This is why Crean is one of the best in the business when it comes to player development. Bryant did not arrive at Indiana with all these skills. As a high schooler, he was heavy-footed and spent most of his time on the blocks.

But Crean has a philosophy of positionless basketball, and he wants each of his players to be able to shoot, pass and dribble.

Bryant and OG Anunoby are not only one of the best front lines in college basketball; they're a walking billboard for Crean's program that should attract all big men with a desire to play on the perimeter.

Anunoby was a 3-star recruit way off the national radar when he signed with IU, per Scout.com. Now he’s projected to go in the lottery of the 2017 draft, and he's one of the best two-way stretch 4s in the college game.

Bryant and Anunoby combined for 28 points against the Heels and were the difference between what happened Wednesday and what took place back in March when UNC beat Indiana in the Sweet 16.

Big Ten Geek @bigtengeek

OG is good at jumping. https://t.co/oCxzSmHJ1v

The IU offense was dominant last season as well and may not even be as consistent this year without the steadiness of graduated point guard Yogi Ferrell, but this team is more of a matchup nightmare because of the growth of Bryant and Anunoby. It is also more complete because of its defensive potential.

------------------------------------------------------------------------

What you will do
Reproduce the entire basketball passage word for word. The records have no connection to the basketball passage.

------------------------------------------------------------------------

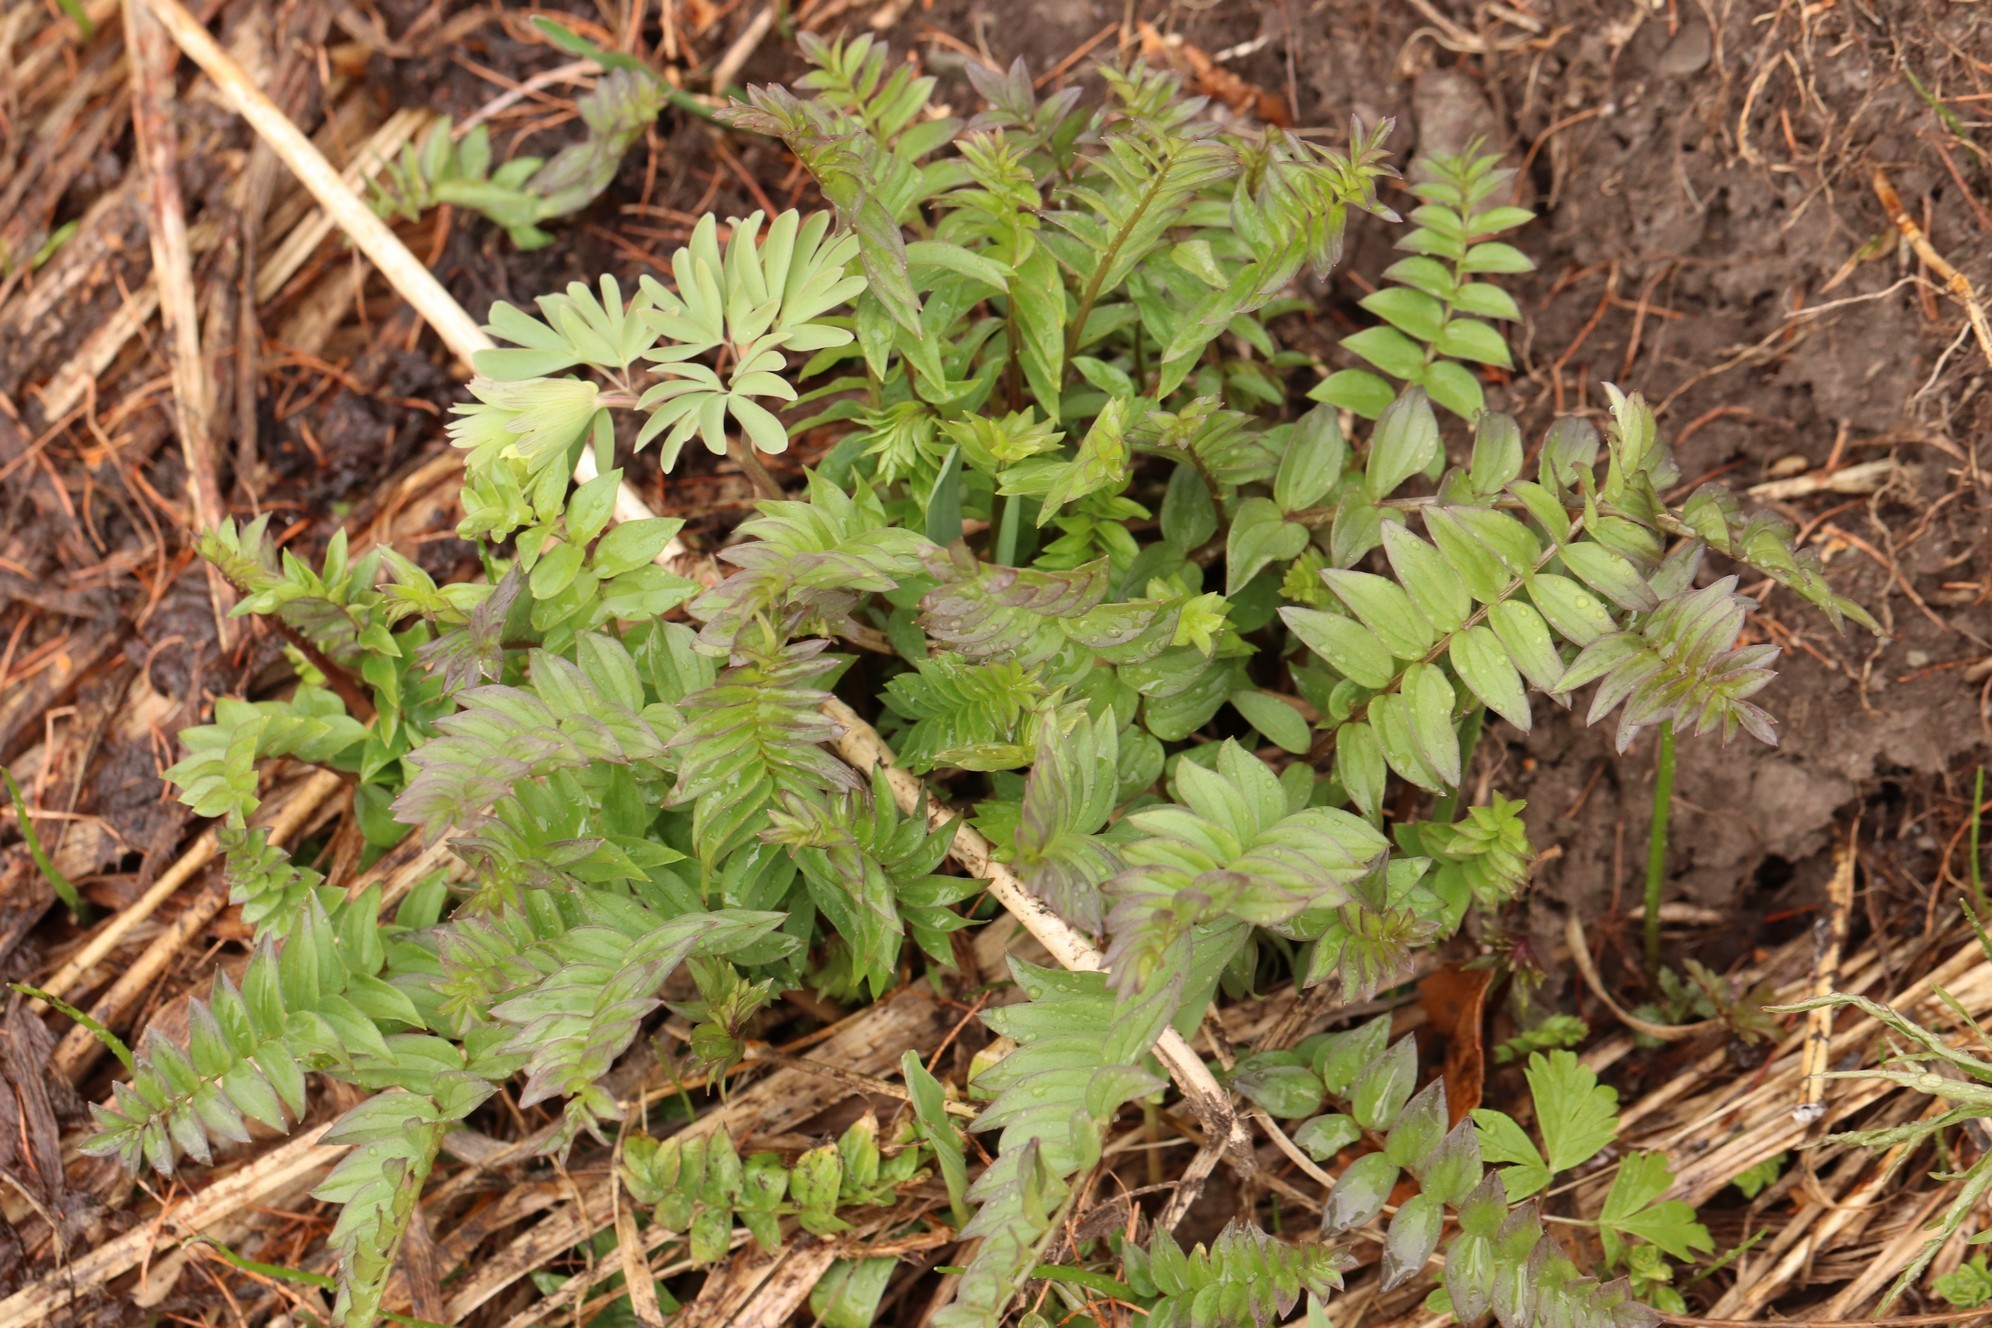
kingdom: Plantae
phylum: Tracheophyta
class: Magnoliopsida
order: Ericales
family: Polemoniaceae
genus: Polemonium
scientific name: Polemonium caeruleum
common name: Jacob's-ladder
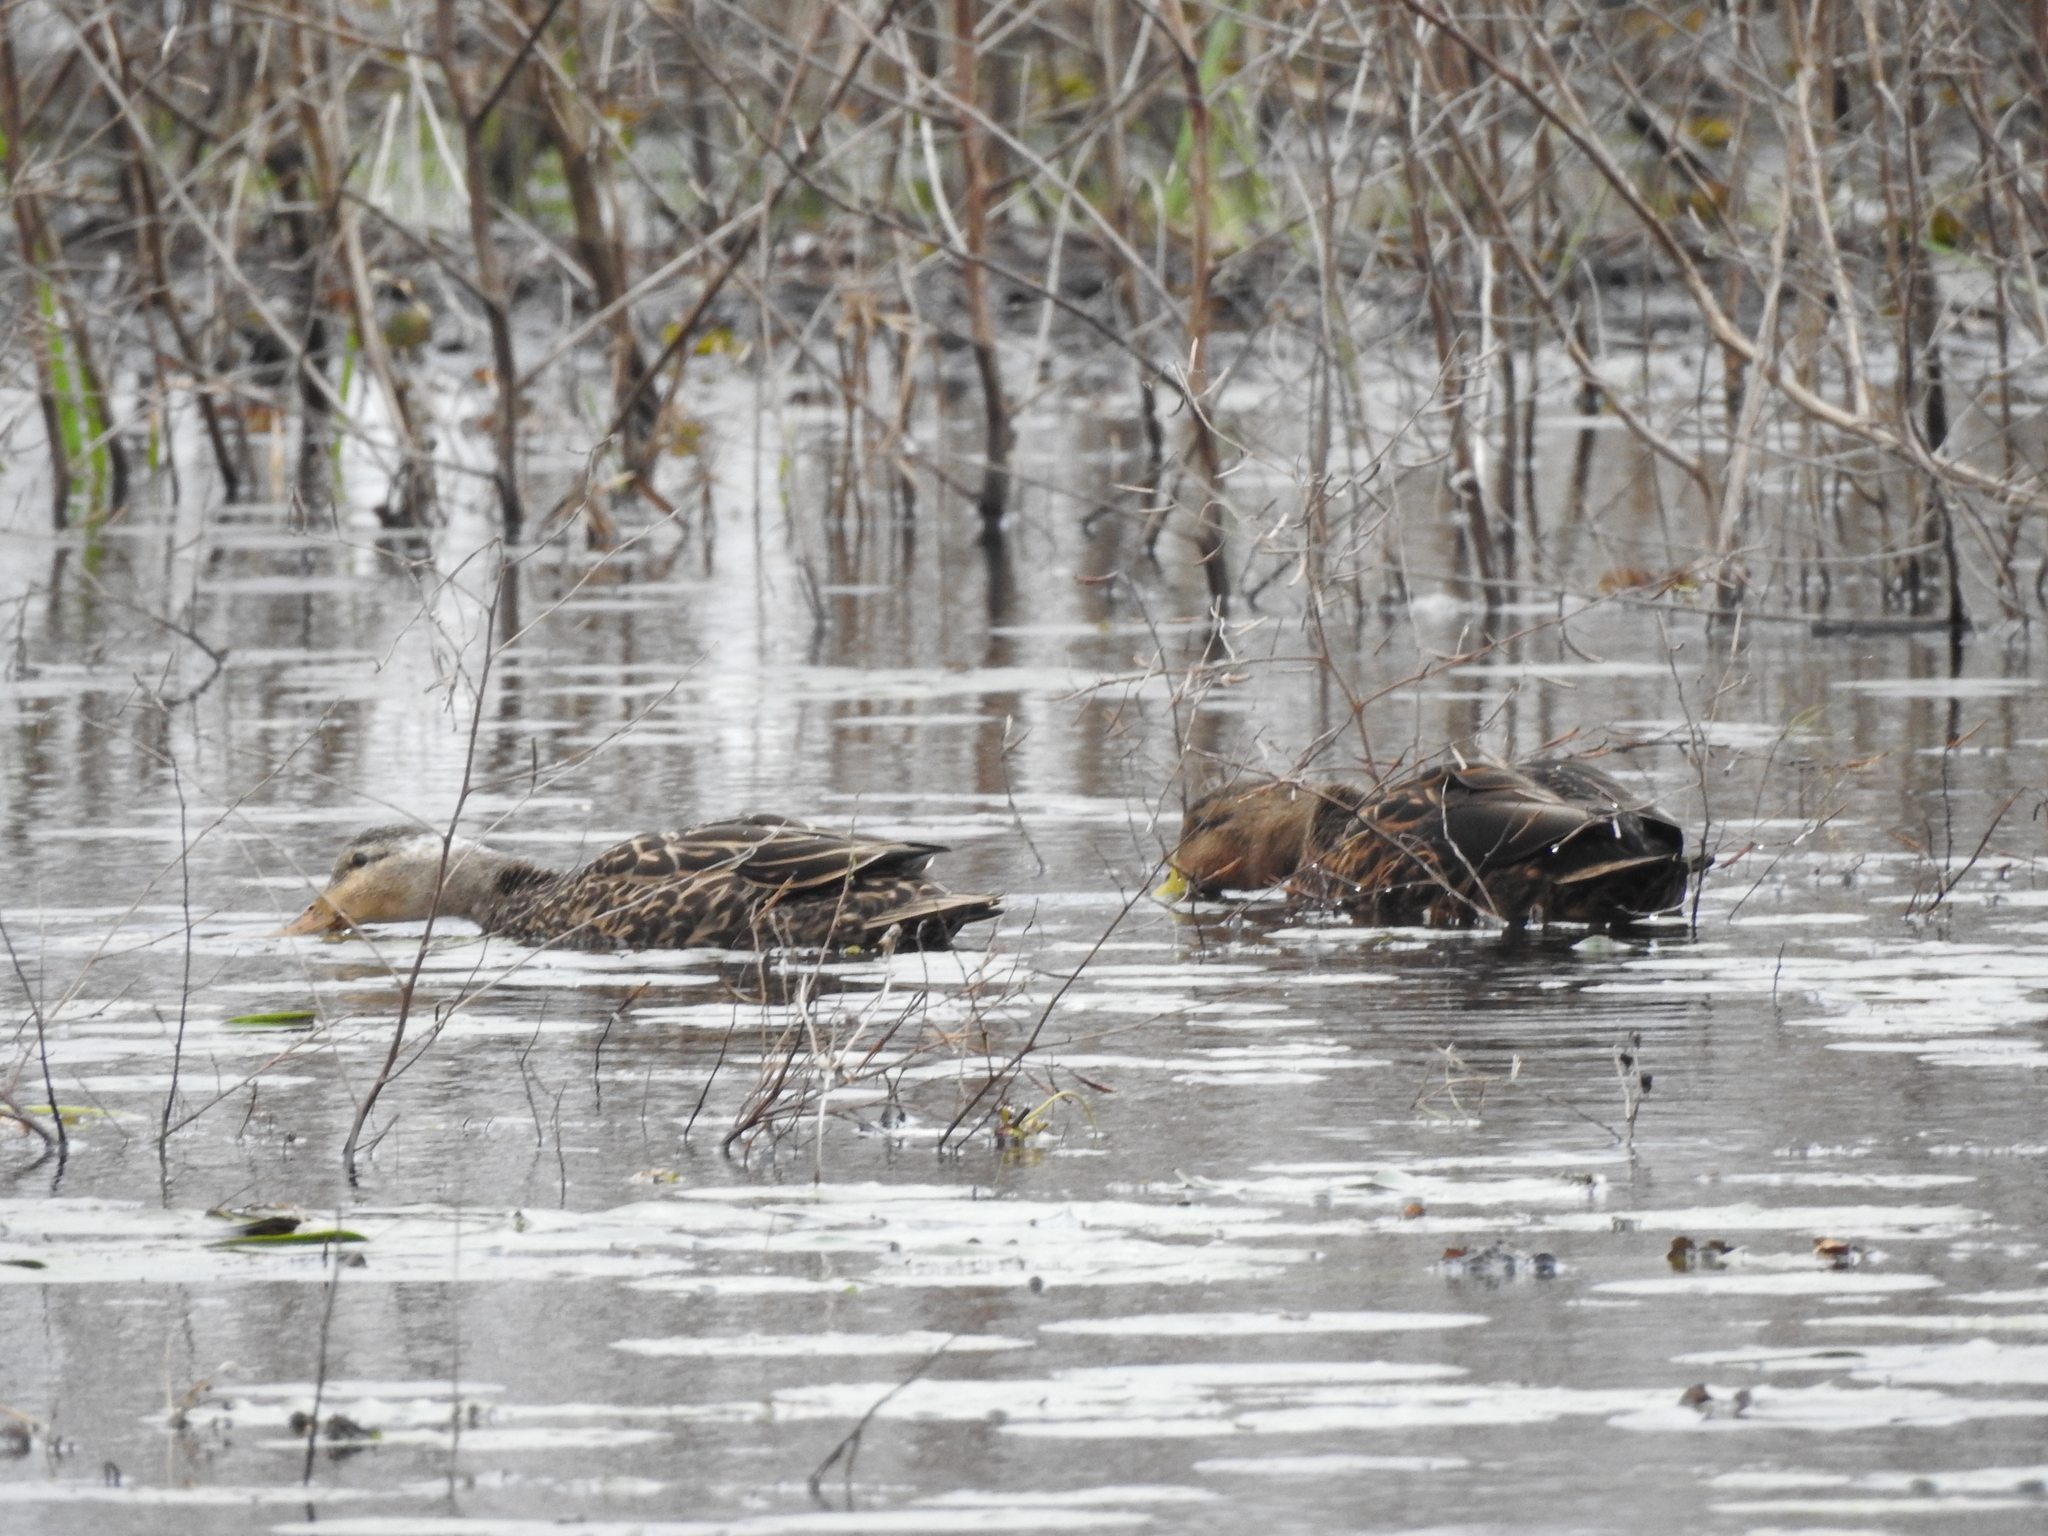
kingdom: Animalia
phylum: Chordata
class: Aves
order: Anseriformes
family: Anatidae
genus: Anas
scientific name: Anas fulvigula
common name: Mottled duck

------------------------------------------------------------------------

Task output
This is why Crean is one of the best in the business when it comes to player development. Bryant did not arrive at Indiana with all these skills. As a high schooler, he was heavy-footed and spent most of his time on the blocks.

But Crean has a philosophy of positionless basketball, and he wants each of his players to be able to shoot, pass and dribble.

Bryant and OG Anunoby are not only one of the best front lines in college basketball; they're a walking billboard for Crean's program that should attract all big men with a desire to play on the perimeter.

Anunoby was a 3-star recruit way off the national radar when he signed with IU, per Scout.com. Now he’s projected to go in the lottery of the 2017 draft, and he's one of the best two-way stretch 4s in the college game.

Bryant and Anunoby combined for 28 points against the Heels and were the difference between what happened Wednesday and what took place back in March when UNC beat Indiana in the Sweet 16.

Big Ten Geek @bigtengeek

OG is good at jumping. https://t.co/oCxzSmHJ1v

The IU offense was dominant last season as well and may not even be as consistent this year without the steadiness of graduated point guard Yogi Ferrell, but this team is more of a matchup nightmare because of the growth of Bryant and Anunoby. It is also more complete because of its defensive potential.